When you read or hear about critiques and challenges to measures, it can be helpful to think about whether those critiques relate to the validity or reliability (or both) of the measure. For example, when someone challenges the use of patient outcome measures like 30-day readmission or mortality, are they challenging the validity of the measure itself (e.g., “too much can happen to a patient after discharge that’s out of a hospital’s control, and therefore the measure doesn’t reflect the quality of care it provides”)? Or are they unconvinced of its reliability (e.g., “Even with risk-adjustment, comparisons between these facilities are not appropriate or fair”)? Viewing the critiques in this light allows you to understand the nature of the criticisms and can help you evaluate whether they have merit and what (if anything) should be done about them. A challenge to the appropriateness of a measure as a surrogate for underlying quality is a vastly different issue than whether the available data are adequate to make appropriate comparisons. A valid measure isn’t necessarily a reliable one, and vice versa.
The Future of Validity and Reliability of Quality Measures
Going forward, the ever-expanding amount and availability of data will allow for more empirical testing of quality measures than ever before. Additionally, greater exploration and understanding of factors that influence population health – for example, the role of social determinants of health – will allow for the identification and specification of more appropriate surrogates for care quality and to more fully risk-adjust them for making comparisons.
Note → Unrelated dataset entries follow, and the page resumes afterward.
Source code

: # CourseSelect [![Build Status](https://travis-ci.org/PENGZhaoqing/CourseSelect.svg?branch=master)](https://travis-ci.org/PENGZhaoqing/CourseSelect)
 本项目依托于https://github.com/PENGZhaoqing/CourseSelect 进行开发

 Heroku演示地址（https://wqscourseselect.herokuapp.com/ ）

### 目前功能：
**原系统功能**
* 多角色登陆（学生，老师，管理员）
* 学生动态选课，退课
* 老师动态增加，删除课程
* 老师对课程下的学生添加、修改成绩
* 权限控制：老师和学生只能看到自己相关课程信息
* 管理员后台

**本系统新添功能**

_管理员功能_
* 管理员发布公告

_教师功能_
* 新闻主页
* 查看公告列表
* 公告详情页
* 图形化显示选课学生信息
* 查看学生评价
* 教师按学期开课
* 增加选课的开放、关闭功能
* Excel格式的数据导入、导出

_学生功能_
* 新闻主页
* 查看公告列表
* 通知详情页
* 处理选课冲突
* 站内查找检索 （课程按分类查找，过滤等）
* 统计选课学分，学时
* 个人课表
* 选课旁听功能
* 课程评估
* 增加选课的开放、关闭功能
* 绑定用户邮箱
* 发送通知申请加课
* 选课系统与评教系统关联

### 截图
However, incorporating new knowledge into measures takes time, both in the conception of the measures themselves and in the collection and analysis of data related to that new knowledge. Validity and reliability will always be important considerations, and will always be at the heart of important discussions regarding the appropriateness and fairness of quality measures. A full and complete understanding of these concepts is essential for anyone hoping to develop, test, use, or interpret quality measures.